Frankenstein is a great example of how important historical context can be. Chronologically, Frankenstein is a late Romantic and early Victorian creation. In 1816 (when Mary Shelley started writing the story) Frankenstein could be read as a tale of post-romantic and pre-modern anxiety, an allegory of the struggle and failure of man to dominate nature. Frankenstein describes the then-current fascination with gothic knowledge, the tendency to question God and the romantic idea of individualism. If we place the story of Frankenstein in Renaissance England, for instance, I suppose the story would be completely different. Frankenstein would be a Faustian figure and the creature would be the physical embodiment of a demon sent to torture and hunt Victor. Today, Frankenstein would be an experiment gone wrong: Victor is a Tony Stark/Bruce Banner scientist who plays with his science toys and accidentally creates a psychotic robot who turns against him and humanity in general. So…basically…Age of Ultron

Another great example is H.G. Wells. Wells is the author of the The War of the Worlds, The Time Machine and The Island of Doctor Moreau. The Island of Doctor Moreau (1896) is one of the creepiest books I’ve ever read (the movie is really different from the book, but I definitely recommend it just for the sake of seeing Marlon Brando give one of his most “I’ve really given up and I’m not paid enough money for this” performances). The story is this: Moreau performs cruel experiments on animals and plays God. It’s impossible to read The Island of Doctor Moreau without immediately thinking of late Victorian, fin-de-siècle anxiety. Moreau can play God all he wants, especially now that Nietzsche has declared that God is dead (although Darwin set the foundation for that declaration some decades ago). It makes sense for the late Victorians to feel uncertainty for the new century that is about to come. Moreau is a mad scientist, but Darwin was probably mad to them as well.

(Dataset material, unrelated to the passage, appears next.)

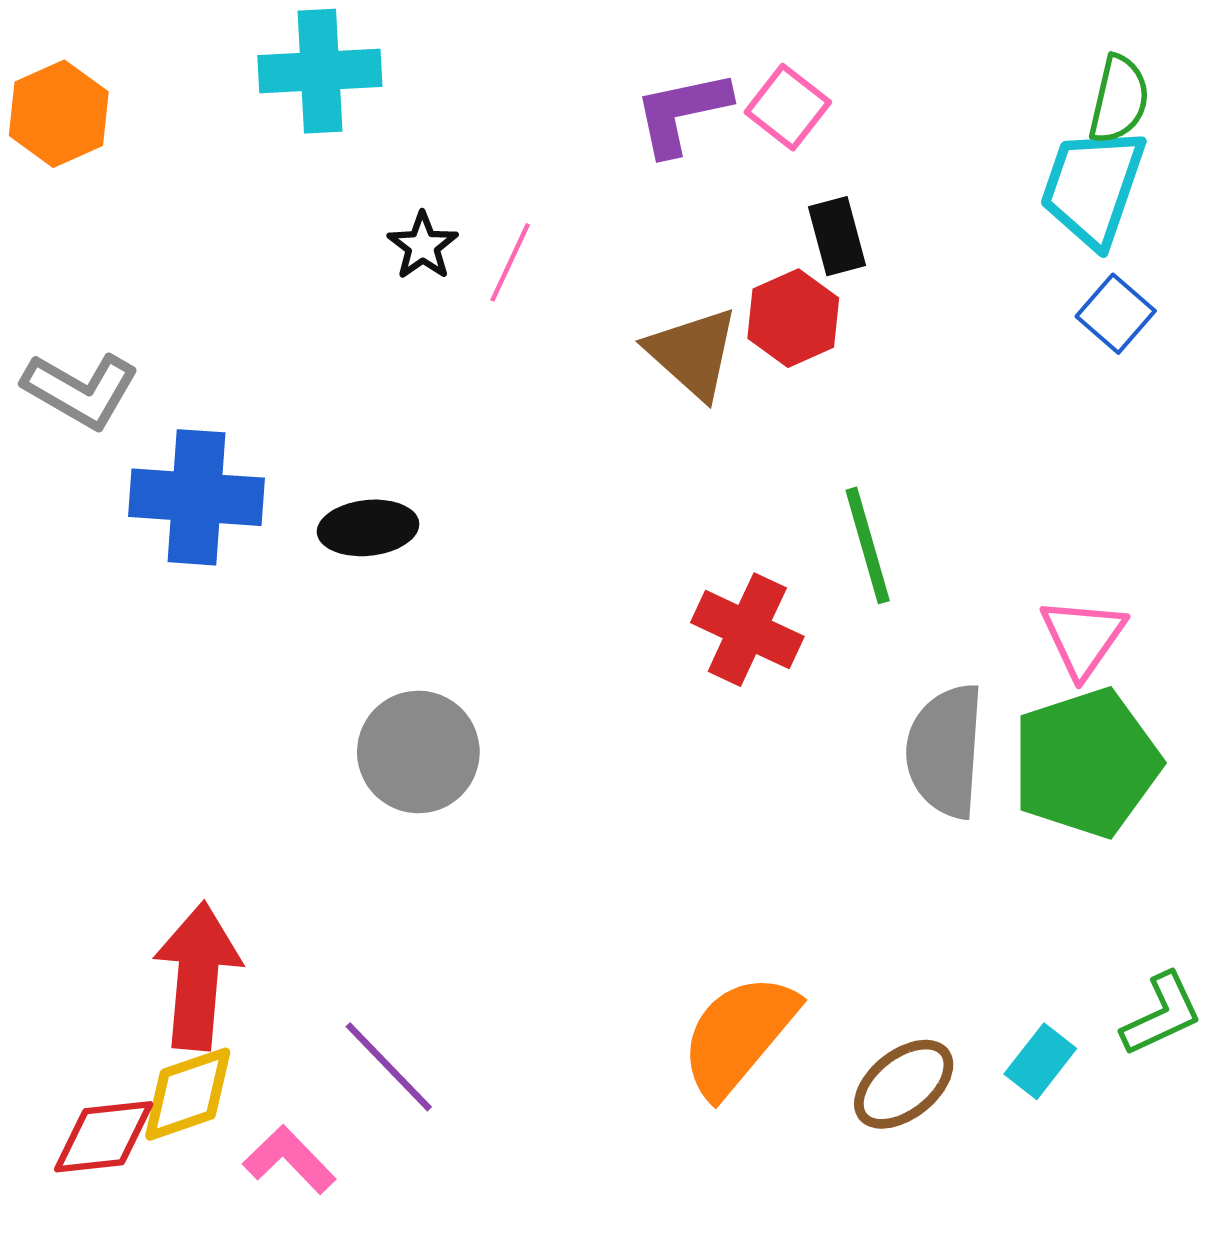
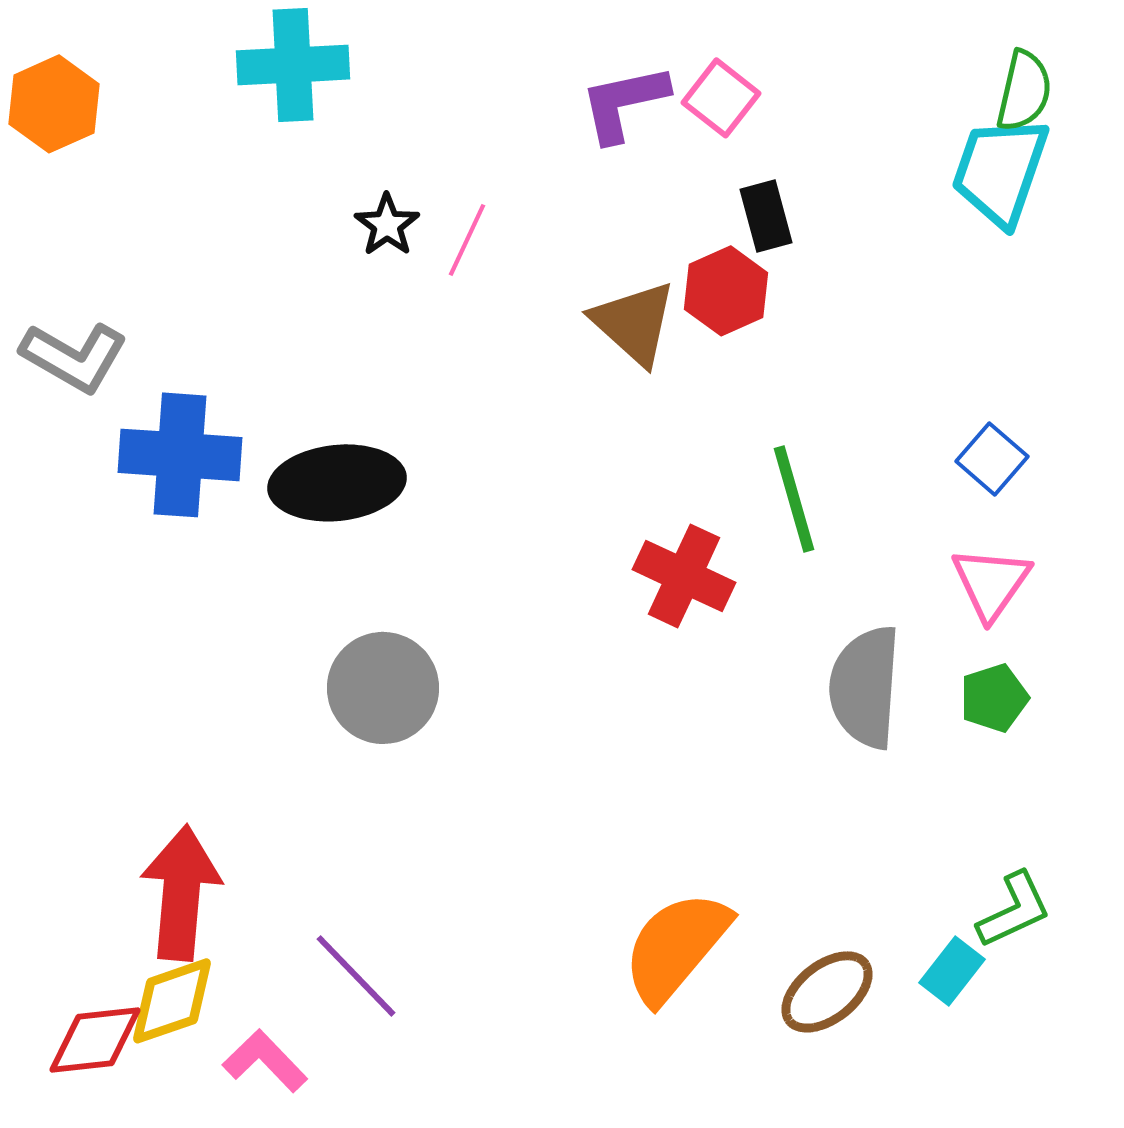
blue square: (1116, 314) -> (992, 459), moved
black ellipse: (368, 528) -> (337, 483), size x1.5
green pentagon: (1086, 763) -> (994, 698), size x0.5
green L-shape: (1162, 1014) -> (1014, 910), moved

My favourite part of every literature class was the short historical introductory info the professor gave us before teaching each novel/poem. Let me make this clear: you should not separate history from literature. Essentially, every literature class is also a history class. Try to alienate a book from its historical time. The book simply changes. Now, I’m not referring to books like Harry Potter, where there is sufficient fictional world building within the book. The Lord of The Rings is a very different story, as history helps explain the allegorical nature of Tolkien’s trilogy. Even today, historical context is important. Post-apocalyptic and society-collapses scenarios are on the rise (Hunger Games, Divergent etc.) and they definitely reflect the general social and political consensus of our time. So, I assume that five years ago when the hottest trend was vampires, we were going through our neo-gothic phase…

The point of this article (although I’m pretty sure so many of you are thinking “this is pointless, please stop”) is this: technically, you can read a book while ignoring the history behind it, but just because you can doesn’t mean that you should. Next time you get your hands on, say, a novel by D. H. Lawrence, spend five minutes to google him and what was happening in the world when he wrote the book you’re about to read. The worst thing that can happen is that you learn something new, for instance, did you know that D.H. Lawrence was obsessed with simultaneous orgasms? Yup, you probably didn’t need to know that, but you kind of need to be aware of the political and social conditions of the three first decades of the 1900s, so that you can appreciate Lady Chatterley’s Lover for its political message rather than its borderline pornographic content.